At PROSOCO, we recommend — and make — specific cleaners for nearly every type of masonry on the market – burnished concrete block to clay brick – the right tool for the right job.
As a PROSOCO employee, you might expect me to be biased toward my company, and so I am — a little. But as a writer on construction issues, I have to be honest.
The fact is, IF you can get to the masonry cleaning soon enough — within seven to 10 days of the masonry going up, before the excess mortar has had a chance to really harden, just about any masonry cleaner will do the trick.
And in any masonry cleaning job, you always want to use the gentlest cleaner possible especially with your more acid-sensitive masonries, like concrete brick or artificial stone. And you will want to clean early as possible. Not before seven days though — earlier than that and you risk damaging the mortar joints, which are still setting.
After 10 days, or so, the mortar will be harder and will need a tougher cleaner to break its grip on the masonry. So PROSOCO looked at the different types of masonry, and tested them to see what they could withstand.
Then we made cleaners that were tough enough to get the hardened mortar off, but without damaging the specific types of masonry. Because masonry varies so much, the cleaners also had to vary.
For instance, red clay brick is acid-insoluble. So we recommend our strongest cleaner for that — Sure Klean 600. On the other hand, many light-colored bricks take their distinctive appearance from the addition of vanadium — a metallic salt — within the clay.
Of course we all know what happens when acid meets metal; big trouble.
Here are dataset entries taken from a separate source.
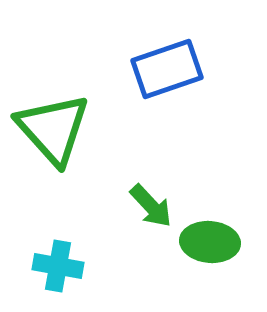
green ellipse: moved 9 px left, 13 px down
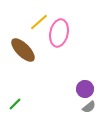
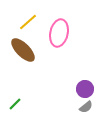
yellow line: moved 11 px left
gray semicircle: moved 3 px left
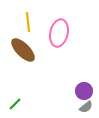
yellow line: rotated 54 degrees counterclockwise
purple circle: moved 1 px left, 2 px down
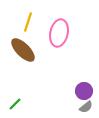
yellow line: rotated 24 degrees clockwise
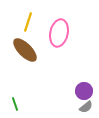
brown ellipse: moved 2 px right
green line: rotated 64 degrees counterclockwise
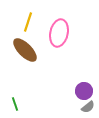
gray semicircle: moved 2 px right
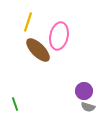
pink ellipse: moved 3 px down
brown ellipse: moved 13 px right
gray semicircle: rotated 56 degrees clockwise
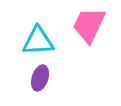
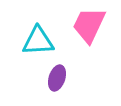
purple ellipse: moved 17 px right
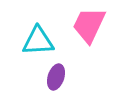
purple ellipse: moved 1 px left, 1 px up
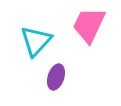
cyan triangle: moved 2 px left; rotated 44 degrees counterclockwise
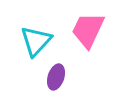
pink trapezoid: moved 1 px left, 5 px down
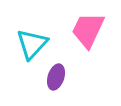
cyan triangle: moved 4 px left, 3 px down
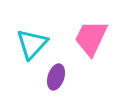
pink trapezoid: moved 3 px right, 8 px down
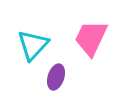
cyan triangle: moved 1 px right, 1 px down
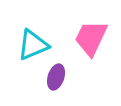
cyan triangle: rotated 24 degrees clockwise
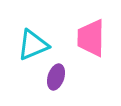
pink trapezoid: rotated 24 degrees counterclockwise
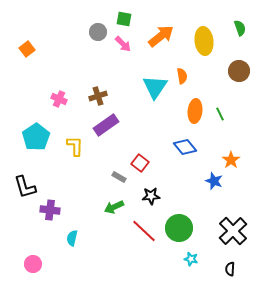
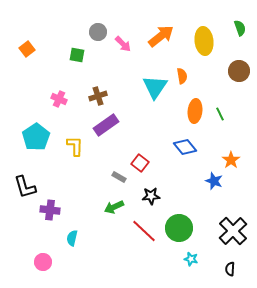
green square: moved 47 px left, 36 px down
pink circle: moved 10 px right, 2 px up
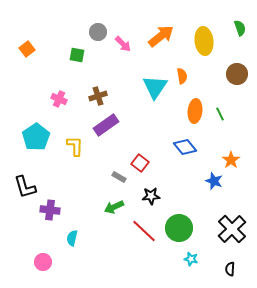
brown circle: moved 2 px left, 3 px down
black cross: moved 1 px left, 2 px up
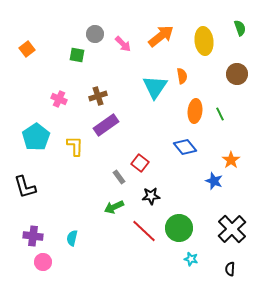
gray circle: moved 3 px left, 2 px down
gray rectangle: rotated 24 degrees clockwise
purple cross: moved 17 px left, 26 px down
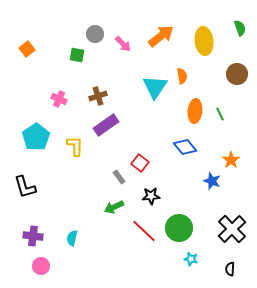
blue star: moved 2 px left
pink circle: moved 2 px left, 4 px down
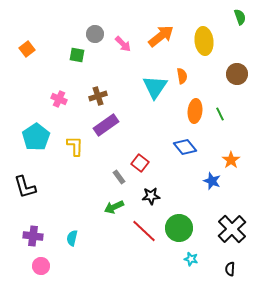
green semicircle: moved 11 px up
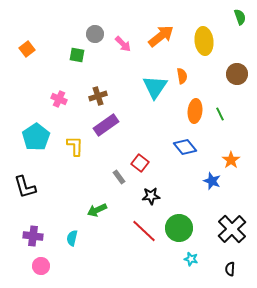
green arrow: moved 17 px left, 3 px down
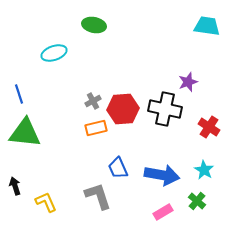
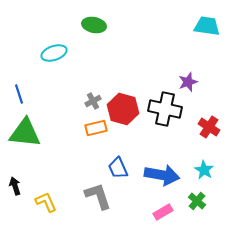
red hexagon: rotated 20 degrees clockwise
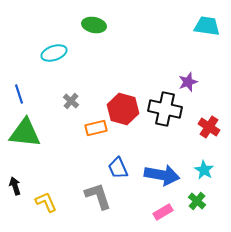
gray cross: moved 22 px left; rotated 21 degrees counterclockwise
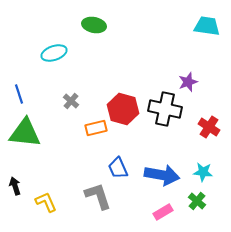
cyan star: moved 1 px left, 2 px down; rotated 24 degrees counterclockwise
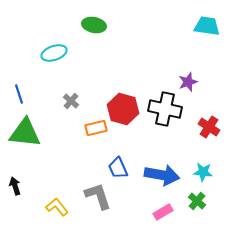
yellow L-shape: moved 11 px right, 5 px down; rotated 15 degrees counterclockwise
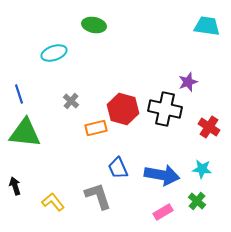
cyan star: moved 1 px left, 3 px up
yellow L-shape: moved 4 px left, 5 px up
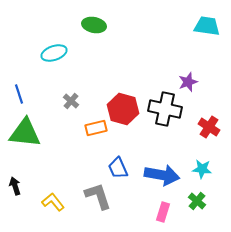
pink rectangle: rotated 42 degrees counterclockwise
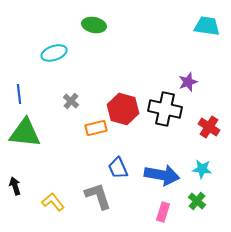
blue line: rotated 12 degrees clockwise
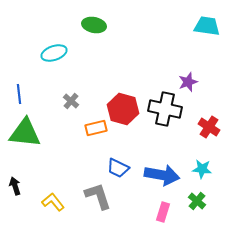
blue trapezoid: rotated 40 degrees counterclockwise
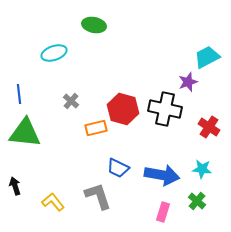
cyan trapezoid: moved 31 px down; rotated 36 degrees counterclockwise
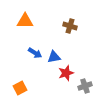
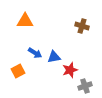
brown cross: moved 12 px right
red star: moved 4 px right, 3 px up
orange square: moved 2 px left, 17 px up
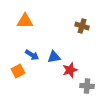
blue arrow: moved 3 px left, 2 px down
gray cross: moved 2 px right; rotated 24 degrees clockwise
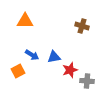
gray cross: moved 5 px up
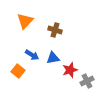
orange triangle: rotated 48 degrees counterclockwise
brown cross: moved 27 px left, 4 px down
blue triangle: moved 1 px left, 1 px down
orange square: rotated 24 degrees counterclockwise
gray cross: rotated 32 degrees counterclockwise
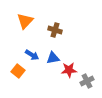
red star: moved 1 px left; rotated 14 degrees clockwise
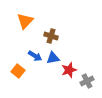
brown cross: moved 4 px left, 6 px down
blue arrow: moved 3 px right, 1 px down
red star: rotated 14 degrees counterclockwise
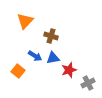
gray cross: moved 1 px right, 2 px down
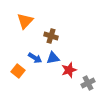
blue arrow: moved 2 px down
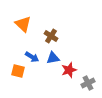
orange triangle: moved 2 px left, 3 px down; rotated 30 degrees counterclockwise
brown cross: rotated 16 degrees clockwise
blue arrow: moved 3 px left, 1 px up
orange square: rotated 24 degrees counterclockwise
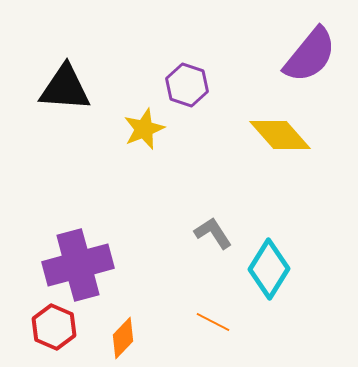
And so the acid content for vanadium-containing bricks — most light colored bricks — must be specially harnessed and buffered.
The result — Sure Klean VanaTrol (Vanadium + Control).
IF you are really careful, and IF you do plenty of testing, and IF you have decades of experience with masonry cleaning — you MIGHT be able to get away with using a masonry cleaner on a substrate for which it isn’t intended.
But in most cases, your results will vary — from not getting the best results, at a minimum; to inflicting expensive damage on the masonry.
The point behind making precision cleaners for specific masonries is to eliminate that unpredictability. With today’s construction schedules, there’s barely time to do it at all, let alone to do it again.
When you use a cleaner that’s made for the specific masonry you need to clean, you’re already starting with a significant safety factor. And with the relatively unskilled labor that often does the cleaning — you NEED all the safety factors you can get!
It’s a fact — different masonries have different characteristics. There is no one cleaner suitable for all of them under most circumstances.
Whatever cleaner you use, though, you should always protect yourself by testing before you clean. Try the cleaner on an out-of-the-way area under the same conditions you plan to clean under — including dilution-rate.
You may have to do some adjusting of dilution-rates and dwell times, but in the end, you’ll have a beautiful, successfully cleaned building.
Short answer: In masonry cleaning, one size doesn’t fit all, and never has. And always test before you clean.